Copy each line of the material beneath that holds the word "position".

───── Data under study

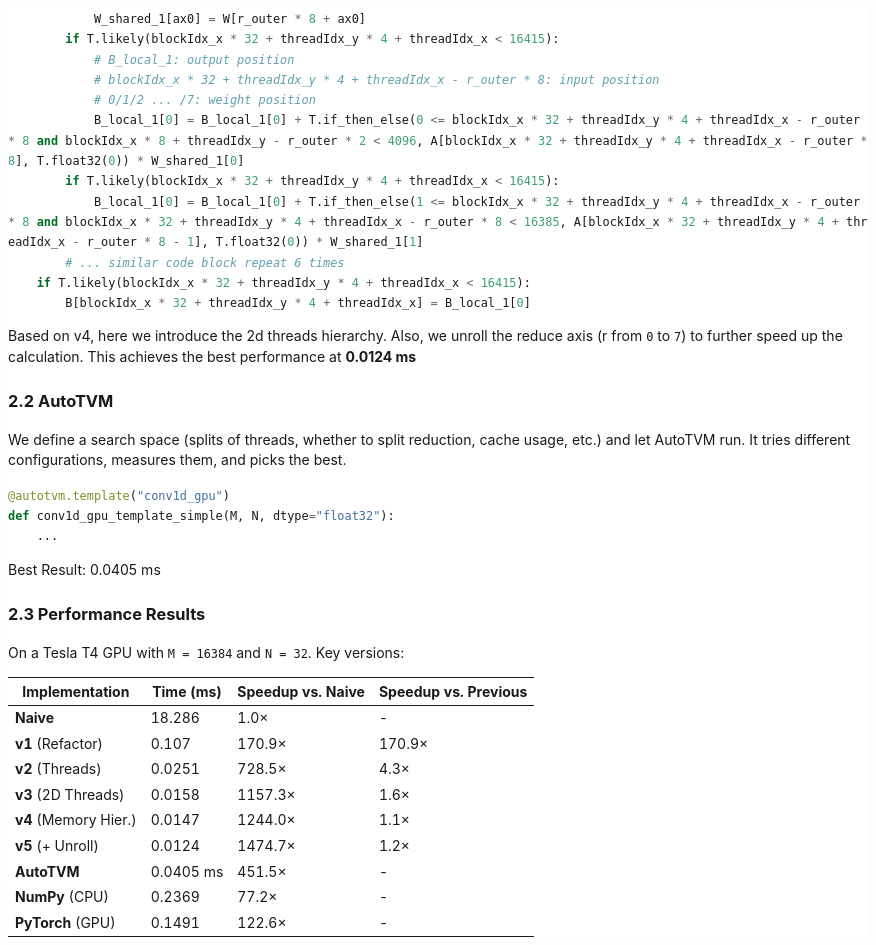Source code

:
 ```py
            W_shared_1[ax0] = W[r_outer * 8 + ax0]
        if T.likely(blockIdx_x * 32 + threadIdx_y * 4 + threadIdx_x < 16415):
            # B_local_1: output position
            # blockIdx_x * 32 + threadIdx_y * 4 + threadIdx_x - r_outer * 8: input position
            # 0/1/2 ... /7: weight position
            B_local_1[0] = B_local_1[0] + T.if_then_else(0 <= blockIdx_x * 32 + threadIdx_y * 4 + threadIdx_x - r_outer * 8 and blockIdx_x * 8 + threadIdx_y - r_outer * 2 < 4096, A[blockIdx_x * 32 + threadIdx_y * 4 + threadIdx_x - r_outer * 8], T.float32(0)) * W_shared_1[0]
        if T.likely(blockIdx_x * 32 + threadIdx_y * 4 + threadIdx_x < 16415):
            B_local_1[0] = B_local_1[0] + T.if_then_else(1 <= blockIdx_x * 32 + threadIdx_y * 4 + threadIdx_x - r_outer * 8 and blockIdx_x * 32 + threadIdx_y * 4 + threadIdx_x - r_outer * 8 < 16385, A[blockIdx_x * 32 + threadIdx_y * 4 + threadIdx_x - r_outer * 8 - 1], T.float32(0)) * W_shared_1[1]
        # ... similar code block repeat 6 times
    if T.likely(blockIdx_x * 32 + threadIdx_y * 4 + threadIdx_x < 16415):
        B[blockIdx_x * 32 + threadIdx_y * 4 + threadIdx_x] = B_local_1[0]
```

Based on v4, here we introduce the 2d threads hierarchy. Also, we unroll the reduce axis (r from `0` to `7`) to further speed up the calculation. This achieves the best performance at **0.0124 ms**

### 2.2 AutoTVM

We define a search space (splits of threads, whether to split reduction, cache usage, etc.) and let AutoTVM run. It tries different configurations, measures them, and picks the best.

```python
@autotvm.template("conv1d_gpu")
def conv1d_gpu_template_simple(M, N, dtype="float32"):
    ...
```

Best Result: 0.0405 ms

### 2.3 Performance Results

On a Tesla T4 GPU with `M = 16384` and `N = 32`. Key versions:

| **Implementation**    | **Time (ms)** | **Speedup vs. Naive** | **Speedup vs. Previous** |
|-----------------------|---------------|------------------------|--------------------------|
| **Naive**             | 18.286        | 1.0×                   | -                        |
| **v1** (Refactor)     | 0.107         | 170.9×                 | 170.9×                   |
| **v2** (Threads)      | 0.0251        | 728.5×                 | 4.3×                     |
| **v3** (2D Threads)   | 0.0158        | 1157.3×                | 1.6×                     |
| **v4** (Memory Hier.) | 0.0147        | 1244.0×                | 1.1×                     |
| **v5** (+ Unroll)     | 0.0124        | 1474.7×                | 1.2×                     |
| **AutoTVM**       | 0.0405 ms        | 451.5×                |      -                     |
| **NumPy** (CPU)       | 0.2369        | 77.2×                  | -                        |
| **PyTorch** (GPU)     | 0.1491        | 122.6×                 | -                        |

──────────

» Task answer:
            # B_local_1: output position
            # blockIdx_x * 32 + threadIdx_y * 4 + threadIdx_x - r_outer * 8: input position
            # 0/1/2 ... /7: weight position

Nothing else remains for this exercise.